Today, all mine workers in the U.S. have a right to unionize and a very large percentage do (unlike the bulk of the private sector work force in which unionization is at pre-labor law lows), and safety standards in mining are much higher, mostly as a result of the Mine Safety and Health Administration which rivals the National Transportation Safety Board which regulated air and rail traffic safety, for its effectiveness (in stark contrast to the largely ineffectual (outside of manufacturing) Occupational Health and Safety Administration, OSHA, which has never had sufficient funding relative to its regulatory jurisdiction to make much of a difference).

The creation of a "company union" in the wake of the Ludlow massacre by Rockefeller's Colorado Fuel and Iron Company to prevent a real union with a more aggressive stance from filling the vacuum is one of the reasons that current U.S. law prohibits such unions which are common in places like Japan.

But, coal mining remains a very dangerous profession relative to most other professions even today. There are far more coal mining and transportation and power plant deaths than there are deaths from nuclear power to workers and non-workers alike, for example. In recent years, many of the reduced deaths are due to automation rather than improved safety standards. Abroad, for example in China, safety standards for miners are much lower and there are many deaths.

Worker's compensation, another aftermath of that era has been a mixed blessing, making some compensation for injured or killed workers almost automatic, but providing stingy amounts of compensation that are overrun with red tape.

I can't recall the last time that the National Guard was called upon in any state to put down union activity, and the Kent State shooting of war protesters in Ohio, on May 4, 1970, before I was born, is one of the last notable times the National Guard killed U.S. civilians, although the National Guard was called upon to provide civil security in the wake 9-11 at airports and has been called upon to deal with civil unrest now and then on many occasions, generally under the direction of state governors rather than when called up to federal duty when the Posse Comitatus Act (arguably one of the most important parts of the "unwritten constitution" in the United States) applies.
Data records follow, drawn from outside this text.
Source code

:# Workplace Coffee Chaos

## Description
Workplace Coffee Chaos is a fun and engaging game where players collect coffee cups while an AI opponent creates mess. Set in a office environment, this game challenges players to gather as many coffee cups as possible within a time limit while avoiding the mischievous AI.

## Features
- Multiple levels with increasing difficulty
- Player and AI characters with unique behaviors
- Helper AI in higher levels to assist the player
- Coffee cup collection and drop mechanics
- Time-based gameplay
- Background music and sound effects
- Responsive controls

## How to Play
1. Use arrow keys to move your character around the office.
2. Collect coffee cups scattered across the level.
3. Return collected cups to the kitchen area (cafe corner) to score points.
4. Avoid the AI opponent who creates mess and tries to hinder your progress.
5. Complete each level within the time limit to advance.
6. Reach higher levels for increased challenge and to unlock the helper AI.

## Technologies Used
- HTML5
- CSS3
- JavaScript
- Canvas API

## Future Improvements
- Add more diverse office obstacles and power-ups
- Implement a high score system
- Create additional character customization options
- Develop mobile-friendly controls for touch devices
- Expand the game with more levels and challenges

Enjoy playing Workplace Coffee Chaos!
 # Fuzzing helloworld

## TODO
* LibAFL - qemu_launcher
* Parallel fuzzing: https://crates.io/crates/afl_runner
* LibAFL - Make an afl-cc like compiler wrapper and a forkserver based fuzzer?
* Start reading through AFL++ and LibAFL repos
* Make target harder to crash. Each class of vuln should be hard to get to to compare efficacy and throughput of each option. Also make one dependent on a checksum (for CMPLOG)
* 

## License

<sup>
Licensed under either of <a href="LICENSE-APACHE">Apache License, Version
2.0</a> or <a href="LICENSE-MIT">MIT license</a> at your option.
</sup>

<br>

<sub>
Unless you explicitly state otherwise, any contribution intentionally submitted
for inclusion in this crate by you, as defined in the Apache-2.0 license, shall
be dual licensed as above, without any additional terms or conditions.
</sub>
* It was also the day critical in the marijuana subculture, that evolved from a group of kids who smoked pot in California after school at that time in 1971, after which the number began to be associated with marijuana generally, and then morphed into a month and day instead of an hour and minute. One of the biggest events honoring this date in the Denver area was the Cannabis Cup at the Denver Merchandise Mart organized by High Times magazine, which had thousands of visitors paying $40 or so a head to get into to see the vendors and events. It was the 40th time the event was held and the first in a state with legalized recreational marijuana. The crowd was well behaved and there were few incidents of note.

* It was also Hitler's birthday,

* And, this year, it was Easter.  Incidentally, one of the main historical investments of the Roman Catholic Church in astronomy (which continues to this day) originally involved the effort to correctly determine the date of Easter. The Vatican observatory is one of the reasons that this Christian denomination embraces the Big Bang and an allegorical, rather than literal, reading of the creation story in the Bible.